EXERCISE MATERIAL:
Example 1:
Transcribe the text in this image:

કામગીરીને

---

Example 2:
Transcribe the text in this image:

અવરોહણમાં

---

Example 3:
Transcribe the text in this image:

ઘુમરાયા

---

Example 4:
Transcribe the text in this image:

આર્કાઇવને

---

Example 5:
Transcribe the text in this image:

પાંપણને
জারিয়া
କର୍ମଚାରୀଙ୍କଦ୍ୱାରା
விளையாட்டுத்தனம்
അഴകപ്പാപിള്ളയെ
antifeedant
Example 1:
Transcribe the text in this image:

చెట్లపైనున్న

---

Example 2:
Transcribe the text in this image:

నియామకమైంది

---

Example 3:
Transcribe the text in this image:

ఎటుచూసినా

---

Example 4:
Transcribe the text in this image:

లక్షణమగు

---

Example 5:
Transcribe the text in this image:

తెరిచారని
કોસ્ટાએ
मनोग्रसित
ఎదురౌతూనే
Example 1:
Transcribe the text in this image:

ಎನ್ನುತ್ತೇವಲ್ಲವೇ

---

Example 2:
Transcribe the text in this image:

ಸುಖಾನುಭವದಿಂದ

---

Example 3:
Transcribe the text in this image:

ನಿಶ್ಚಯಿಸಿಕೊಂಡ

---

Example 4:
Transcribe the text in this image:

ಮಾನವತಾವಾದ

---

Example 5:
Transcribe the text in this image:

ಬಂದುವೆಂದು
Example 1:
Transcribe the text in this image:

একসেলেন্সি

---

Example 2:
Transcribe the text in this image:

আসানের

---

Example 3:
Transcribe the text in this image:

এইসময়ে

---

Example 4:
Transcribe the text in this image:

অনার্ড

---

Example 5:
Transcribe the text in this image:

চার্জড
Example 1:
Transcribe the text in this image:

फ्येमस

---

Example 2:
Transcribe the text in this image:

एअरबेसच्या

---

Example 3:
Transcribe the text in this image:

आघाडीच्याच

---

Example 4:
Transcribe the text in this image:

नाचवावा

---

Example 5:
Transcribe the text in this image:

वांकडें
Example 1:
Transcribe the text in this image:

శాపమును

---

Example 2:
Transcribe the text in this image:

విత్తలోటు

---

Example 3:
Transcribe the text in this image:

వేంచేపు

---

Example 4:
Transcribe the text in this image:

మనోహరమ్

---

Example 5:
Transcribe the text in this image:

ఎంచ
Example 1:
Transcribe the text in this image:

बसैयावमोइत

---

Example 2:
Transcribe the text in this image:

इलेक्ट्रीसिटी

WHAT IS EXPECTED: Please set down the full listing above, word for word.

OUTPUT OF THE EXERCISE:
Example 1:
Transcribe the text in this image:

કામગીરીને

---

Example 2:
Transcribe the text in this image:

અવરોહણમાં

---

Example 3:
Transcribe the text in this image:

ઘુમરાયા

---

Example 4:
Transcribe the text in this image:

આર્કાઇવને

---

Example 5:
Transcribe the text in this image:

પાંપણને
জারিয়া
କର୍ମଚାରୀଙ୍କଦ୍ୱାରା
விளையாட்டுத்தனம்
അഴകപ്പാപിള്ളയെ
antifeedant
Example 1:
Transcribe the text in this image:

చెట్లపైనున్న

---

Example 2:
Transcribe the text in this image:

నియామకమైంది

---

Example 3:
Transcribe the text in this image:

ఎటుచూసినా

---

Example 4:
Transcribe the text in this image:

లక్షణమగు

---

Example 5:
Transcribe the text in this image:

తెరిచారని
કોસ્ટાએ
मनोग्रसित
ఎదురౌతూనే
Example 1:
Transcribe the text in this image:

ಎನ್ನುತ್ತೇವಲ್ಲವೇ

---

Example 2:
Transcribe the text in this image:

ಸುಖಾನುಭವದಿಂದ

---

Example 3:
Transcribe the text in this image:

ನಿಶ್ಚಯಿಸಿಕೊಂಡ

---

Example 4:
Transcribe the text in this image:

ಮಾನವತಾವಾದ

---

Example 5:
Transcribe the text in this image:

ಬಂದುವೆಂದು
Example 1:
Transcribe the text in this image:

একসেলেন্সি

---

Example 2:
Transcribe the text in this image:

আসানের

---

Example 3:
Transcribe the text in this image:

এইসময়ে

---

Example 4:
Transcribe the text in this image:

অনার্ড

---

Example 5:
Transcribe the text in this image:

চার্জড
Example 1:
Transcribe the text in this image:

फ्येमस

---

Example 2:
Transcribe the text in this image:

एअरबेसच्या

---

Example 3:
Transcribe the text in this image:

आघाडीच्याच

---

Example 4:
Transcribe the text in this image:

नाचवावा

---

Example 5:
Transcribe the text in this image:

वांकडें
Example 1:
Transcribe the text in this image:

శాపమును

---

Example 2:
Transcribe the text in this image:

విత్తలోటు

---

Example 3:
Transcribe the text in this image:

వేంచేపు

---

Example 4:
Transcribe the text in this image:

మనోహరమ్

---

Example 5:
Transcribe the text in this image:

ఎంచ
Example 1:
Transcribe the text in this image:

बसैयावमोइत

---

Example 2:
Transcribe the text in this image:

इलेक्ट्रीसिटी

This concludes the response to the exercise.